Under the American Health Care Act, which Republicans passed in the House on Thursday, "no matter what, you cannot be denied coverage if you have a pre-existing condition," House Speaker Paul Ryan (R-Wis.) said Sunday in an interview with ABC's George Stephanopoulos.
The host pushed back, arguing that insurance companies can charge people higher rates for pre-existing conditions even if they can't deny coverage. "You can't charge people more if they keep continuous coverage," Ryan replied, making a comparison to "waiting until your house is on fire to then buy your homeowner's insurance. You want to make sure that people stay covered to keep the cost down."
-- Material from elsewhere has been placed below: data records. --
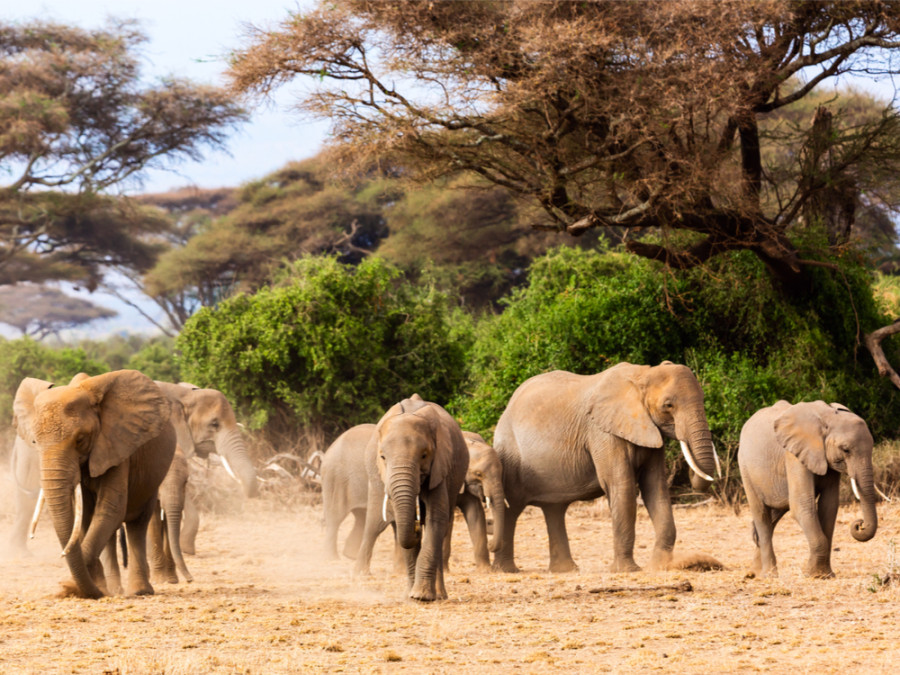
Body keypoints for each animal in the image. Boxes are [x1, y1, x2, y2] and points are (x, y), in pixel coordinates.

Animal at [12, 372, 176, 600]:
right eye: (35, 442)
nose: (66, 586)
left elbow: (110, 509)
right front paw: (91, 588)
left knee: (137, 524)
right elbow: (85, 518)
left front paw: (71, 586)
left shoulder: (116, 444)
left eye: (80, 439)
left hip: (152, 477)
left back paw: (139, 591)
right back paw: (114, 589)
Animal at [488, 362, 720, 572]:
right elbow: (622, 487)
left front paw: (659, 566)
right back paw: (505, 570)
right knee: (512, 508)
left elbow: (655, 488)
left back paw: (566, 570)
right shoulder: (603, 433)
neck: (642, 374)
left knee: (554, 509)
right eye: (668, 405)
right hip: (510, 455)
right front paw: (628, 570)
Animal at [740, 402, 884, 580]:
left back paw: (754, 573)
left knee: (775, 515)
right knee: (762, 515)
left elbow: (829, 506)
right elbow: (802, 505)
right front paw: (813, 575)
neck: (827, 417)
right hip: (745, 468)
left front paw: (825, 575)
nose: (859, 524)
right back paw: (769, 575)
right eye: (845, 449)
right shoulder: (794, 456)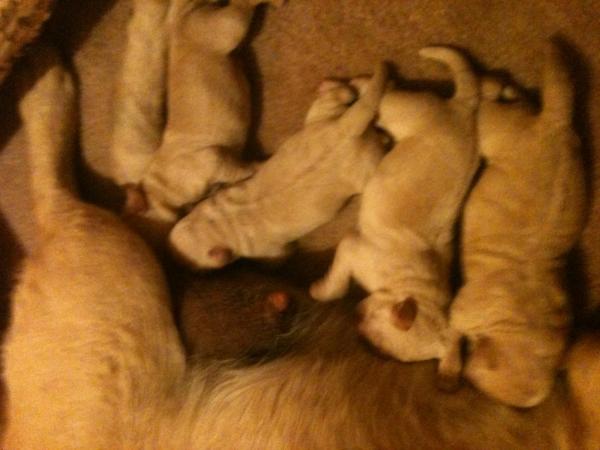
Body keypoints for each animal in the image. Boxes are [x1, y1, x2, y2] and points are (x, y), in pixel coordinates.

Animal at [168, 63, 388, 269]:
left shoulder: (268, 251)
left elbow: (280, 257)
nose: (172, 256)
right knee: (340, 95)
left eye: (192, 265)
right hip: (323, 119)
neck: (221, 223)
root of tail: (345, 129)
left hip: (365, 168)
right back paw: (347, 84)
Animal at [310, 47, 480, 377]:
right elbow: (337, 283)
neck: (408, 288)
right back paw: (361, 82)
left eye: (378, 348)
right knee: (384, 92)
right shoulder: (351, 247)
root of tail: (463, 110)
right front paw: (321, 291)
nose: (355, 319)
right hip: (404, 111)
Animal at [444, 43, 587, 407]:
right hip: (496, 129)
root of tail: (556, 122)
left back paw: (505, 87)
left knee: (520, 100)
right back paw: (492, 84)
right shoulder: (460, 310)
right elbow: (451, 335)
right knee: (489, 103)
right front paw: (449, 369)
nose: (471, 390)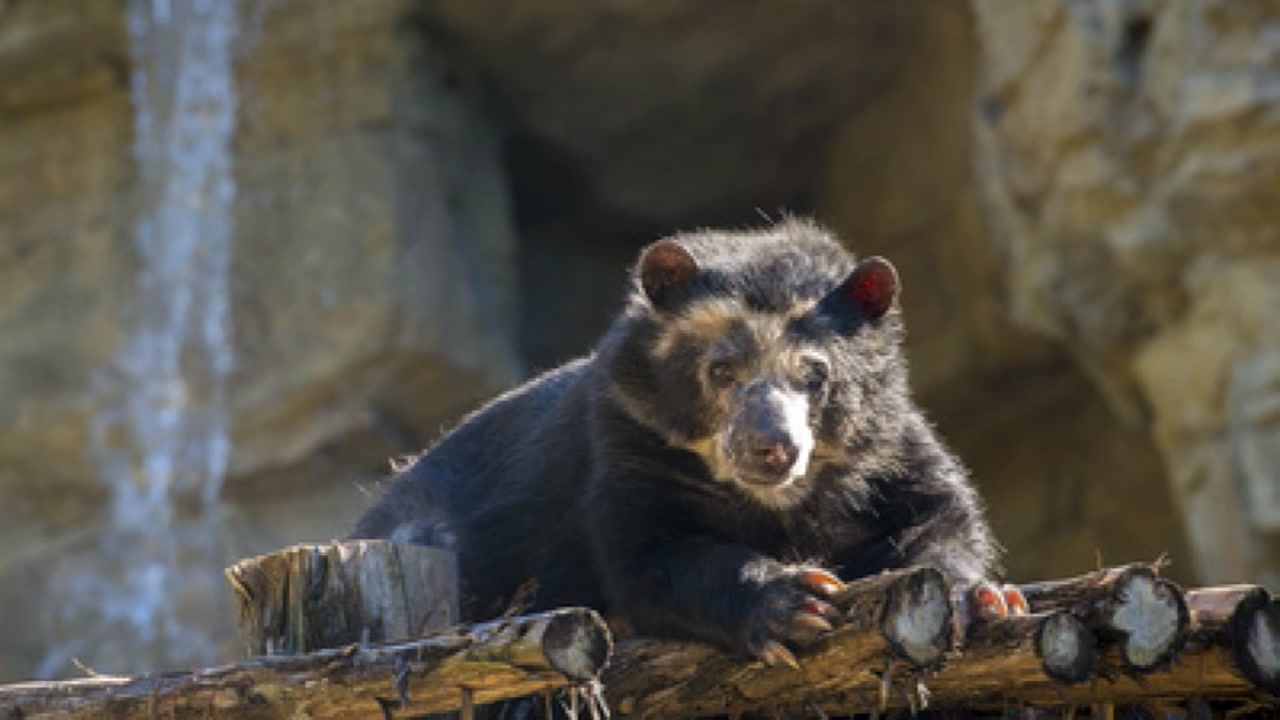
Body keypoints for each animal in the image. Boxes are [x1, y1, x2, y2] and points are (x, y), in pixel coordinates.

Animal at [352, 218, 1015, 666]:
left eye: (815, 376)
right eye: (722, 370)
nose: (772, 447)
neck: (775, 500)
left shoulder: (886, 445)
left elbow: (934, 513)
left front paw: (979, 599)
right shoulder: (631, 442)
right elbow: (653, 554)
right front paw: (797, 604)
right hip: (427, 536)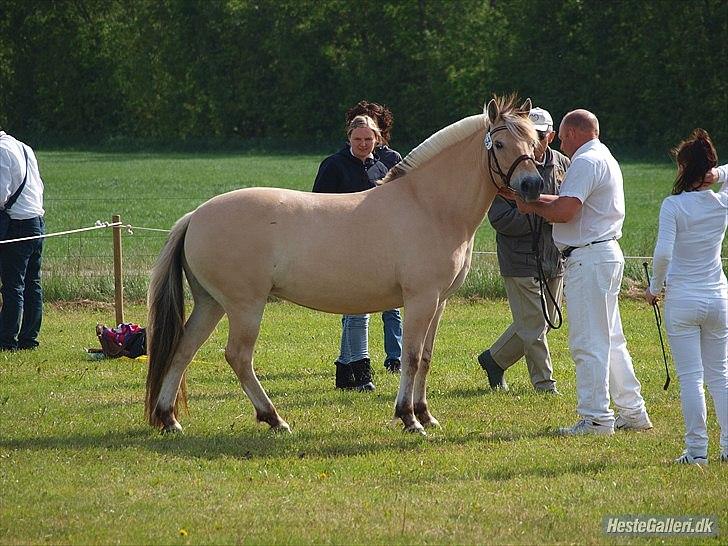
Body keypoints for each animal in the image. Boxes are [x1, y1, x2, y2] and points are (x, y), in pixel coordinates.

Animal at [146, 94, 540, 434]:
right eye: (500, 145)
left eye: (534, 143)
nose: (532, 186)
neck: (429, 205)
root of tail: (195, 216)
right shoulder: (420, 299)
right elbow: (411, 357)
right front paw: (409, 418)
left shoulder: (438, 302)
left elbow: (426, 358)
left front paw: (426, 415)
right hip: (245, 306)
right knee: (238, 357)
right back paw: (274, 419)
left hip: (211, 304)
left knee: (183, 350)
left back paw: (169, 419)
Rules pertaining to pre-existing conditions have been a major point of critique for the House version of the AHCA, which may yet be substantially altered by the Senate. But, as The Washington Post explained in a fact-check piece Saturday, Ryan is correct: The AHCA allows states to seek a waiver so that a person who lives in one of those states who "has a lapse in health coverage for longer than 63 days; has a pre-existing condition; and purchases insurance on the individual or small-group market" can "face insurance rates that could be based on their individual condition, for one year." After that year, rates would once again be based on a community assessment, and states that avail themselves of the waiver must also offer a high-risk insurance pool to alleviate the financial burden.